Held des Tages am 11. Juli 1971 beim "Großen Preis der DDR":
Der westdeutsche Yamaha-Pilot Dieter Braun gewann vor 
200.000 Rennfans das 250er Rennen. 
Bei der Siegerehrung mit Rod Gould (links) und Phil Read (rechts)
(Foto: Frank Bischoff)


Deutsche, die einen WM-Lauf auf dem Sachsenring gewannen, sind schnell aufgezählt. 1961 war es in der 125er Klasse MZ-Werksfahrer Ernst Degner, und 1971 brachte Dieter Braun seine 250er Yamaha als erster ins Ziel. Das Publikum war schier aus dem Häuschen, die DDR-Politfunktionäre schäumten dagegen über vor Wut. Man unterstellte dem westdeutschen Sieger, er habe eine weiße Linie überfahren und verlangte seine Disqualifizierung. Doch Rennleiter Zacharias ignorierte die Anordnung, für den Sportgeist und seine Zivilcourage wurde er jedoch später gefeuert. Bei der Siegerehrung erklang das Deutschlandlied nur im Start-Ziel-Bereich, alle anderen Lautsprecher wurden schnell ausgeschaltet. Mitten im Kalten Krieg zwischen Ost und West brachte der Sieg des Klassenfeindes Dieter Braun das Fass zum Überlaufen, und das Ende der WM-Läufe auf dem Sachsenring war jetzt nur noch eine Frage der Zeit.

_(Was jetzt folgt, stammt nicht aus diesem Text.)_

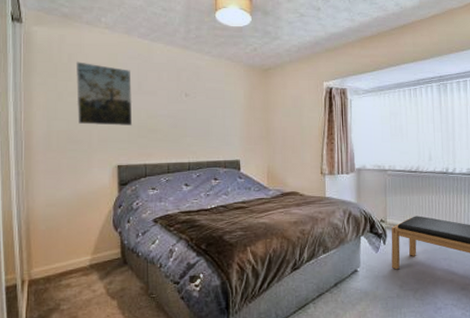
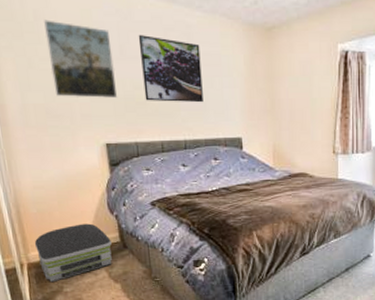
air purifier: none [38,240,113,300] -> present [34,223,112,283]
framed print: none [155,73,207,130] -> present [138,34,203,103]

Zwar gab es 1972 noch einmal ein WM-Gastspiel, doch danach war endgültig Schluss. Im Osten blieb man lieber unter sich und veranstaltete Motorradrennen um den "Pokal für Frieden und Freundschaft".


Beim ersten internationalen Motorradrennen nach Grenzöffnung 1990 waren 60.000 Zuschauer am Sachsenring...

...und 1998 beim ersten GP auf der neuen Strecke war das Haus schon wieder brechend voll. Heimgastspiel: Eskil Suter auf der 
500er MuZ...


...und Ralf Waldmann auf der KR500


Nach der Grenzöffnung 1990 und der Wiedervereinigung glaubten und hofften viele Sportfreunde in Sachsen an die Wiederbelebung des Sachsenringes. Doch der gefährliche Straßenkurs passte längst nicht mehr in die Zeit. Drei tödliche Unfälle beim internationalen Motorradrennen am 8. Juli 1990 waren drei Tote zu viel. Nie wieder sollte es ein Rennen auf dem legendären Stadt-Land-Kurs geben.
Seit 1996 gibt es zum Glück den neuen Kurs und seit 1998 gastiert der "GP-Zirkus" auf dem Sachsenring. Die Strecke ist Rennstrecke und Verkehrssicherheitszentrum in einem, natürlich mit Sicherheitszonen und ausreichend Sturzräumen. Der alte Kurs ist nun wieder das, was er schon immer war, öffentliche Landstraße. Ihren Namen hat die neue Piste allerdings geerbt: "Sachsenring".